A voltage detecting element connected at both ends of the driving electrode and configured to obtain a voltage signal according to a change in resistance of the force sensitive resistor.
The chip substrate according to claim 9, wherein

The voltage sensing element includes a Wheatstone bridge, and the force sensitive resistor acts as a resistor in the Wheatstone bridge, the Wheatstone bridge configured to measure a result of the force sensitive resistor Voltage signal.
The chip substrate according to claim 1, wherein the pressure detecting element includes a pressure sensor configured to detect a pressure from the liquid droplet and convert the pressure into a voltage signal,

The drive electrode has an opening therein, and the pressure sensor is disposed in the opening and electrically connected to the corresponding drive electrode.
The chip substrate according to claim 9 or 11, further comprising a first processor configured to determine a position of the liquid droplet based on a voltage signal obtained by the pressure detecting element.
A digital microfluidic chip comprising the chip substrate according to any one of claims 1 to 12 and a second substrate disposed opposite to the chip substrate.
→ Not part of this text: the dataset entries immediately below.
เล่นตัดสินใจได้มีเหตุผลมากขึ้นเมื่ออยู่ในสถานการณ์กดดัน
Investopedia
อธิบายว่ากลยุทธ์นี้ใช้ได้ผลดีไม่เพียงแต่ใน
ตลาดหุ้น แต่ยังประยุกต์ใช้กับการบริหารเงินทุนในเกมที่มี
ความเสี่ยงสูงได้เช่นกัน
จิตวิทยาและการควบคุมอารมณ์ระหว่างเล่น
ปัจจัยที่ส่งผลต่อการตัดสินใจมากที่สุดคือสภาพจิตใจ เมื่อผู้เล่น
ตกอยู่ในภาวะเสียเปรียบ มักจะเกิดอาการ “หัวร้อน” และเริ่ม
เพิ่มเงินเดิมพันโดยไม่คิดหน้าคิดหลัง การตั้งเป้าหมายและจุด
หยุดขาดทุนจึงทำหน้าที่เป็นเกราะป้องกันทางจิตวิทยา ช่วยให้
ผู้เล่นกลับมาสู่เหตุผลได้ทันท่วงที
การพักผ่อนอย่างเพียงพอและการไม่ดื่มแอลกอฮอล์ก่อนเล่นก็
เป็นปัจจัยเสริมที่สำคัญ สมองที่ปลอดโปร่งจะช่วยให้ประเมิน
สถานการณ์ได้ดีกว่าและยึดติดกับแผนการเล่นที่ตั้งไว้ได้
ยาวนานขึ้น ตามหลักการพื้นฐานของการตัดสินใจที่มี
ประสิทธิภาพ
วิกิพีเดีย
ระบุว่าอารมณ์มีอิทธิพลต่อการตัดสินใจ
The drive electrode drives the droplet movement based on a control voltage applied between a drive electrode in the chip substrate and a reference electrode in the second substrate.
The digital microfluidic chip according to claim 13, wherein the second substrate further comprises:

a second substrate disposed on the reference electrode;

a second dielectric layer disposed on a side of the reference electrode remote from the second substrate; and

a second hydrophobic layer disposed on a side of the second dielectric layer away from the second substrate.
The digital microfluidic chip according to claim 13, wherein the chip substrate further comprises a second processor configured to process a voltage signal obtained by the pressure detecting element to output The control voltage for driving the droplet movement in a corresponding control zone.
A method of manufacturing a chip substrate, comprising:

Forming a cavity on the substrate;

Forming a plurality of drive electrodes spaced apart from each other over the substrate to define a plurality of control regions;

Forming a force sensitive resistor in each control region above the substrate;

Forming a dielectric layer and a hydrophobic layer sequentially over the substrate,

Wherein, the driving electrode and the force sensitive resistor are located in the same layer, and the driving electrodes and the force sensitive resistors in the same control region are electrically connected.